Chiunque voglia oggi studiare le norme, gli organi, le modalità di esecuzione della pena non può fare a meno di porsi preliminarmente il problema del rapporto fra pena ed essere umano; ovvero inquadrare il tema della pena e delle modalità di esecuzione in un contesto giuridico e culturale più ampio, condizionato, in particolare negli ultimi settant’anni, dalla duplice tutela costituzionale e internazionale dei diritti umani. L’interpretazione di quel principio è qualcosa di mobile, che si muove insieme alla società che cambia, alle necessità che la dottrina intercetta, soprattutto in relazione al cambiamento politico-sociale dettato dagli stravolgimenti storici ed economici della storia d’Italia.
La riflessione attorno alla pena, è una costante nella storia del diritto penale. Lo studio alla base di questo lavoro parte proprio dall’evoluzione storica delle teorie attorno alla pena, spingendosi fino alla tragica constatazione di come insufficienti o false giustificazioni della pena hanno conquistato la trattatistica fino ad un rifiuto quasi totale rispetto agli scopi che le sono storicamente stati attribuiti. Da qui l’allontanamento dalla “dolcezza” delle pene, denotando come il leit motiv del legislatore negli ultimi anni, per far fronte ad inconsistenti situazioni di emergenza, sia stata l’emanazione di norme penali sempre più severe.
Nel secondo capitolo si analizzano poi gli strumenti normativi adottati dal legislatore italiano nel rispetto del dettato costituzionale ponendo attenzione sul rispetto della dignità dell’uomo nello svolgimento della pena, e sul finalismo rieducativo.
È stato fondamentale dunque partire dalla legge 354/1975, pietra miliare dell’ordinamento penitenziario, con la quale inizia il percorso di umanizzazione della pena. Si è analizzato l’inasprimento della disciplina nelle fasi emergenziali dettate dal dilagare del terrorismo, prima, e del pervasivo fenomeno della criminalità organizzata, poi. Questi periodi bui della democrazia italiana hanno portato alla cancellazione di determinate garanzie per il reo nell’esecuzione della pena, provocando non pochi contrasti con la Carta costituzionale.
Si è poi sottolineato come fondamentale risulti essere il rispetto della dignità umana focalizzando l’attenzione su come, soprattutto nell’ultimo ventennio, le condizioni della pena detentiva non riescano più a soddisfare le condizioni minime di rispetto dei diritti fondamentali dell’uomo. Condizioni già precarie, aggravate dagli effetti della pandemia da Covid-19 che ha provocato un numero molto alto di contagi.
Il terzo capitolo si sofferma su quelle che sono nel concreto le misure predisposte a servizio della rieducazione, quali le misure alternative alla detenzione e tutto ciò che concerne il trattamento penitenziario in sè, organizzato in modo tale da evitare una infantilizzazione del detenuto, per spronarlo al contrario ad una responsabilizzazione. In collegamento a ciò, si considerano le problematiche dettate dagli articoli 4 bis e 41 bis della Legge sull'ordinamento penitenziario, alla base del concetto di doppio binario penitenziario.

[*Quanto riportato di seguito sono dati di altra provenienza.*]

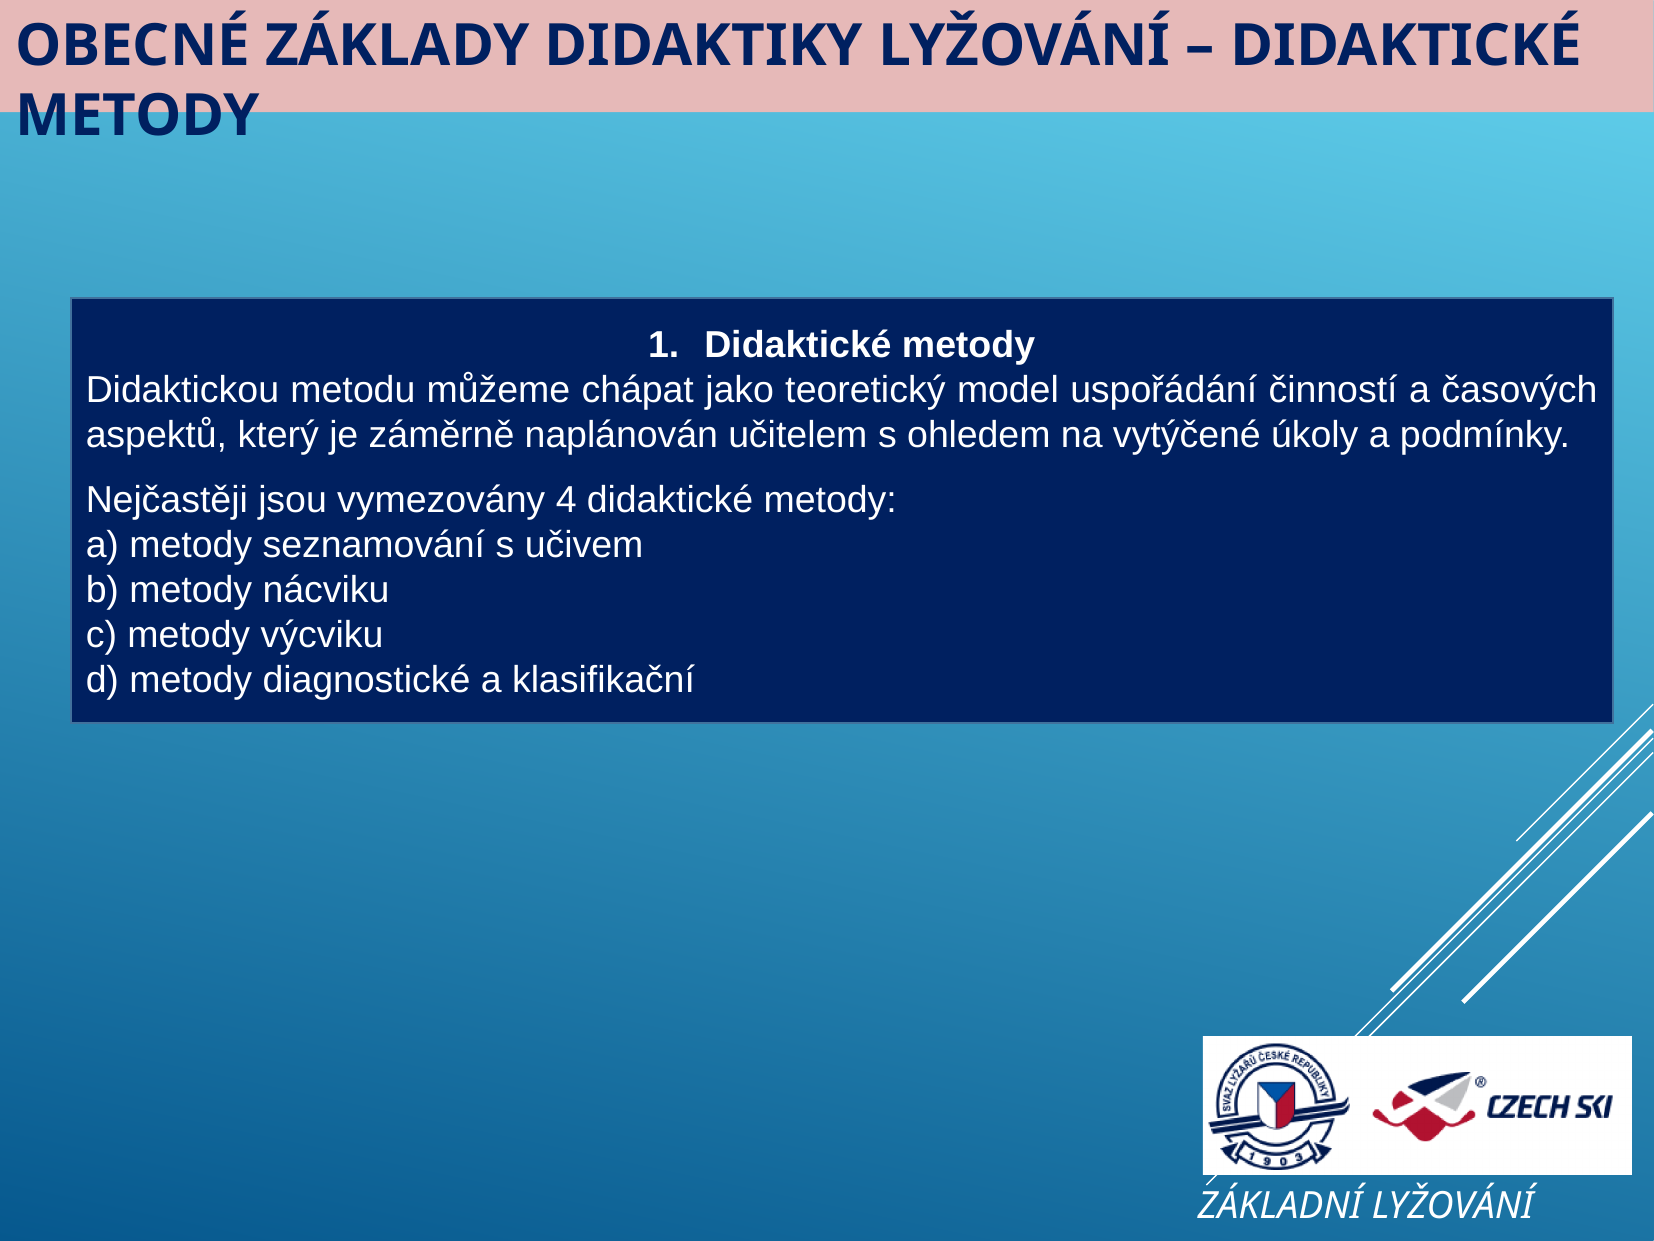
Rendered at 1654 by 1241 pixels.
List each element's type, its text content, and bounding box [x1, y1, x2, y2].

text_box ZÁKLADNÍ LYŽOVÁNÍ [1182, 1173, 1644, 1235]
text_box Didaktické metody Didaktickou metodu můžeme chápat jako teoretický model uspořádání činností a časových aspektů, který je záměrně naplánován učitelem s ohledem na vytýčené úkoly a podmínky. Nejčastěji jsou vymezovány 4 didaktické metody: a) metody seznamování s učivem b) metody nácviku c) metody výcviku d) metody diagnostické a klasifikační [71, 298, 1613, 723]
title Obecné základy didaktiky lyžování – didaktické metody [0, 0, 1654, 113]
picture [1202, 1036, 1632, 1173]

Infine, nell’ultimo capitolo, partendo dai tassi di recidiva, si analizzano i tentavi che negli ultimi anni hanno cercato di svecchiare la disciplina, a partire dalla "Riforma Orlando", per finire de iure condendo con la "Riforma Cartabia", che tenta l’approdo alla cosiddetta giustizia riparativa, da tempo auspicata anche dagli indirizzi e dalle spinte che arrivano d’Oltralpe.

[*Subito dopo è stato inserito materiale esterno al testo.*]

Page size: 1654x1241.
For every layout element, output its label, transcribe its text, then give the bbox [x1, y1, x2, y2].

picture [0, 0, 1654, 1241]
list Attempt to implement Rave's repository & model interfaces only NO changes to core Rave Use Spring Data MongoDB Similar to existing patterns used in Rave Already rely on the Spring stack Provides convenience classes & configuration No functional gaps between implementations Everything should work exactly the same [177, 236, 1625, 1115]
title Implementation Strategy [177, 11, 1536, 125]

Dall’analisi complessiva del lavoro si può evincere come cifra fondamentale sia la rilevazione delle criticità che ad oggi si possono osservare relativamente alla disciplina normativa in materia di esecuzione delle pene, con uno sguardo attento alle concrete condizioni di detenzione che talvolta non rispettano i principi fondamentali dell’uomo. L’intento è quello di uno studio che non si fermi al diritto scollato dalla realtà, ma che, al contrario, parta dalla osservazione della realtà per confluire poi nel diritto come strumento principe di garanzia.